* [Exercise] The response must consist of the lines below from the one with "docker registries (list)" through the one with "internal kube config yaml (string)", exactly as they appear and with both ends kept.

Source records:
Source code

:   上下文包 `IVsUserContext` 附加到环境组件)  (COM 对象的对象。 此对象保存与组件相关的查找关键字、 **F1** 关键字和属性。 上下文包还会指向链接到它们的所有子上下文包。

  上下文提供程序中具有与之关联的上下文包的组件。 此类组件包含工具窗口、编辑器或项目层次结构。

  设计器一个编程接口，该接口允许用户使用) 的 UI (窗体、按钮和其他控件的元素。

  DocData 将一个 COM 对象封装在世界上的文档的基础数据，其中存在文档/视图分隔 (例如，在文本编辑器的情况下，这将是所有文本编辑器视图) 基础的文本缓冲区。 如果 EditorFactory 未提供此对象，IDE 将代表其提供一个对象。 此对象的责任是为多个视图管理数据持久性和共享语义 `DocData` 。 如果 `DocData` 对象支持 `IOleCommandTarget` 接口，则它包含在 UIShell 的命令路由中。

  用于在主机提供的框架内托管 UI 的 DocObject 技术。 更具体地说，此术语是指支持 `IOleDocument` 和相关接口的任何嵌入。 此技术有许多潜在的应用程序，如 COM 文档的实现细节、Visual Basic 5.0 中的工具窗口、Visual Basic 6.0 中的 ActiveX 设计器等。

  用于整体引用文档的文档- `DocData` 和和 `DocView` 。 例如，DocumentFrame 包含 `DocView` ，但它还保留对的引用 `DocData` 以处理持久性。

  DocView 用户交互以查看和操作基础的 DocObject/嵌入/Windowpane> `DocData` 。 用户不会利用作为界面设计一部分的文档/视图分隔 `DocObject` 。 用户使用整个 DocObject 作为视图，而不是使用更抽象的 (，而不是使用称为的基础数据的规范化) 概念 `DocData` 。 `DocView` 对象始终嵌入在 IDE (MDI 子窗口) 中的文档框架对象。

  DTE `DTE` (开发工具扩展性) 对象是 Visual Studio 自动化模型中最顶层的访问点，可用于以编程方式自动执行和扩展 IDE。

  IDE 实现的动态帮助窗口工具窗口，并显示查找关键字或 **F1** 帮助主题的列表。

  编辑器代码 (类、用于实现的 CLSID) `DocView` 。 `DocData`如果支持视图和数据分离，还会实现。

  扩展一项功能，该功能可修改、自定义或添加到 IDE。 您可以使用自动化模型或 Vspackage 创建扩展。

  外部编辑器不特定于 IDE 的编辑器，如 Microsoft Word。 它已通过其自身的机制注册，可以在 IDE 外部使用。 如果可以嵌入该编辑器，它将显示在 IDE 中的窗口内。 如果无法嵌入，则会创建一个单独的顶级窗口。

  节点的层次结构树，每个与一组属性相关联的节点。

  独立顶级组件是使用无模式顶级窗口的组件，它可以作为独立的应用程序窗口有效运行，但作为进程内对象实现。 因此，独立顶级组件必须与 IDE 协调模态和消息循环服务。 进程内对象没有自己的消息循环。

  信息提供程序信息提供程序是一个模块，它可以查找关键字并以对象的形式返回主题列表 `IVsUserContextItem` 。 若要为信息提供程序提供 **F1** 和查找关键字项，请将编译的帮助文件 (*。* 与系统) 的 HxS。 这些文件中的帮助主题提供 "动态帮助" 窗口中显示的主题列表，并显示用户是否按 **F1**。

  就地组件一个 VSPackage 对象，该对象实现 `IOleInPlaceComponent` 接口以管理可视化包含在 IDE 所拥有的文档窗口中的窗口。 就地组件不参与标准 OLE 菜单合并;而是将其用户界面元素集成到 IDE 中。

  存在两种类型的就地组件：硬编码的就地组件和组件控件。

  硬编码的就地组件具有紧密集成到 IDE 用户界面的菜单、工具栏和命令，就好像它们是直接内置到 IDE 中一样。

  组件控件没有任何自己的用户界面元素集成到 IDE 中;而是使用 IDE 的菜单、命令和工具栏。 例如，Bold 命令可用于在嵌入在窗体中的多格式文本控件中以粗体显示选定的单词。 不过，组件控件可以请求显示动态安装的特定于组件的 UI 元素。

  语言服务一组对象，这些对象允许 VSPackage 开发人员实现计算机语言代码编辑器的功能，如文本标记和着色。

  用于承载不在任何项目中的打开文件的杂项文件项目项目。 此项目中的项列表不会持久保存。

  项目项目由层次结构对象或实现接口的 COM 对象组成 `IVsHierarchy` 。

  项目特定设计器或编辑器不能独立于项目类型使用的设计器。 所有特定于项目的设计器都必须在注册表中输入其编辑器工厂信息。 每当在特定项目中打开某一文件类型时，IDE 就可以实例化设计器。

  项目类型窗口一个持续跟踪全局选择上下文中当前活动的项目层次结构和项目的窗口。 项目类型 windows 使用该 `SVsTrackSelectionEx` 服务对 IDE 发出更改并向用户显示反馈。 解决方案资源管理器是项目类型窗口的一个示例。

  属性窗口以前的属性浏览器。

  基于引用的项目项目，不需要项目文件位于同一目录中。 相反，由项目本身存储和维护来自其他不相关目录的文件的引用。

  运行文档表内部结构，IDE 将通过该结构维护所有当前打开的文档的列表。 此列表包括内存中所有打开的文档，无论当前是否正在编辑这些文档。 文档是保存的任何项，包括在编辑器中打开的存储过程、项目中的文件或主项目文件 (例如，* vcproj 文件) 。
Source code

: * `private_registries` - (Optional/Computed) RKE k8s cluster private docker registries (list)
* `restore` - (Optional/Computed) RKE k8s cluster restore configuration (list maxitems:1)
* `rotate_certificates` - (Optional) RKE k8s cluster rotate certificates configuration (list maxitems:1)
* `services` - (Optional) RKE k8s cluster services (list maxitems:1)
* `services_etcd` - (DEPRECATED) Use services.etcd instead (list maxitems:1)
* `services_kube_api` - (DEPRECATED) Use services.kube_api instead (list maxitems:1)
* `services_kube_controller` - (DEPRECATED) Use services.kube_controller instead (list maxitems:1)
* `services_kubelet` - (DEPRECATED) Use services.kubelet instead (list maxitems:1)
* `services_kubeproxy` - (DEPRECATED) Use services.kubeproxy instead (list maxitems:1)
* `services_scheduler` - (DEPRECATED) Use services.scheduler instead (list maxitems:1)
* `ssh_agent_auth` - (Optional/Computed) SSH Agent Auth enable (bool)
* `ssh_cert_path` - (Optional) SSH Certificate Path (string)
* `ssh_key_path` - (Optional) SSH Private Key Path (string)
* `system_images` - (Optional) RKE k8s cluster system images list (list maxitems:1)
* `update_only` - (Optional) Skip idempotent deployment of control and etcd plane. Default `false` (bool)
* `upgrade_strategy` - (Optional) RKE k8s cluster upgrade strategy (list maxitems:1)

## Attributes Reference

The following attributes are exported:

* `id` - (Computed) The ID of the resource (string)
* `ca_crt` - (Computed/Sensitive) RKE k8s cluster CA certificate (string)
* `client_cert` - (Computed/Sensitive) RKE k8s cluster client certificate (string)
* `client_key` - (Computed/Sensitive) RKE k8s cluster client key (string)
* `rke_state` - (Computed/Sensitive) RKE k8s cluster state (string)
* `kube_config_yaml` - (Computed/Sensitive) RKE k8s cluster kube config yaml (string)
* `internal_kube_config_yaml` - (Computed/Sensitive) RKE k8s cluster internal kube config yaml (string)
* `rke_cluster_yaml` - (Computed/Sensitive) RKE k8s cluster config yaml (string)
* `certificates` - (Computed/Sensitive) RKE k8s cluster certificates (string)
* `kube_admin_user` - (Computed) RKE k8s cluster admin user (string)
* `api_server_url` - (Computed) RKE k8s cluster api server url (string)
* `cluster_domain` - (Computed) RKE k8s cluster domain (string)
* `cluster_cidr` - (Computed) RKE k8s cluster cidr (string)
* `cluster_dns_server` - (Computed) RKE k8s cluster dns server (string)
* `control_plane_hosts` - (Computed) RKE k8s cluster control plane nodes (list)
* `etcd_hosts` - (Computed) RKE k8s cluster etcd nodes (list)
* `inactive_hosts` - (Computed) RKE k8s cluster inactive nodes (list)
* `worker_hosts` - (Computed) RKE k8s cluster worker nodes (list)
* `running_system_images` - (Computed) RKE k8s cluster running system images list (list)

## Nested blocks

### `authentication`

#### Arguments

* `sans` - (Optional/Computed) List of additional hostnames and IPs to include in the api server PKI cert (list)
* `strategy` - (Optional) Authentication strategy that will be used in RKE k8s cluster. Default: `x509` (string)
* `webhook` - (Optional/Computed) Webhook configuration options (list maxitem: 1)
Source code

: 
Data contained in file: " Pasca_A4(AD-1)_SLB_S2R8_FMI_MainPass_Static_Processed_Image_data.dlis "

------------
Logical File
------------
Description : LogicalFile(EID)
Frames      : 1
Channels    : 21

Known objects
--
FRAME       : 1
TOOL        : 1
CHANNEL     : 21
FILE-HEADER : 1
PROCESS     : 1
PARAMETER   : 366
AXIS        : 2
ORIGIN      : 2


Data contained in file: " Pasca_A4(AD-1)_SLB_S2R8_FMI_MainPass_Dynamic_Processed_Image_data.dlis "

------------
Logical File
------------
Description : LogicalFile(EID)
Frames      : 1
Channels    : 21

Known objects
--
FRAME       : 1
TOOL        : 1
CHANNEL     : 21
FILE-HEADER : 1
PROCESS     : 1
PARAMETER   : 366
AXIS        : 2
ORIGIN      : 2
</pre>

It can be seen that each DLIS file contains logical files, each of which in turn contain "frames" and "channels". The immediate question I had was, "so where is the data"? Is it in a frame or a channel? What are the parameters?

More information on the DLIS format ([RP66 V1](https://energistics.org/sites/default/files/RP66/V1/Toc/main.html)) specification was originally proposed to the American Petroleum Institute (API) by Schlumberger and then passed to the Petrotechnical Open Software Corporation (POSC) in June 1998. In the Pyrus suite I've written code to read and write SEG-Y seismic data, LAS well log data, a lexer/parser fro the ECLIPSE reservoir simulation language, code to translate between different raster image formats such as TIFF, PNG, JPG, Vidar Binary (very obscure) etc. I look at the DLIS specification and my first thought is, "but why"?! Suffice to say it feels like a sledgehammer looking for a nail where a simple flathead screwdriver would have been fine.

* [Solution for this exercise]
: * `private_registries` - (Optional/Computed) RKE k8s cluster private docker registries (list)
* `restore` - (Optional/Computed) RKE k8s cluster restore configuration (list maxitems:1)
* `rotate_certificates` - (Optional) RKE k8s cluster rotate certificates configuration (list maxitems:1)
* `services` - (Optional) RKE k8s cluster services (list maxitems:1)
* `services_etcd` - (DEPRECATED) Use services.etcd instead (list maxitems:1)
* `services_kube_api` - (DEPRECATED) Use services.kube_api instead (list maxitems:1)
* `services_kube_controller` - (DEPRECATED) Use services.kube_controller instead (list maxitems:1)
* `services_kubelet` - (DEPRECATED) Use services.kubelet instead (list maxitems:1)
* `services_kubeproxy` - (DEPRECATED) Use services.kubeproxy instead (list maxitems:1)
* `services_scheduler` - (DEPRECATED) Use services.scheduler instead (list maxitems:1)
* `ssh_agent_auth` - (Optional/Computed) SSH Agent Auth enable (bool)
* `ssh_cert_path` - (Optional) SSH Certificate Path (string)
* `ssh_key_path` - (Optional) SSH Private Key Path (string)
* `system_images` - (Optional) RKE k8s cluster system images list (list maxitems:1)
* `update_only` - (Optional) Skip idempotent deployment of control and etcd plane. Default `false` (bool)
* `upgrade_strategy` - (Optional) RKE k8s cluster upgrade strategy (list maxitems:1)

## Attributes Reference

The following attributes are exported:

* `id` - (Computed) The ID of the resource (string)
* `ca_crt` - (Computed/Sensitive) RKE k8s cluster CA certificate (string)
* `client_cert` - (Computed/Sensitive) RKE k8s cluster client certificate (string)
* `client_key` - (Computed/Sensitive) RKE k8s cluster client key (string)
* `rke_state` - (Computed/Sensitive) RKE k8s cluster state (string)
* `kube_config_yaml` - (Computed/Sensitive) RKE k8s cluster kube config yaml (string)
* `internal_kube_config_yaml` - (Computed/Sensitive) RKE k8s cluster internal kube config yaml (string)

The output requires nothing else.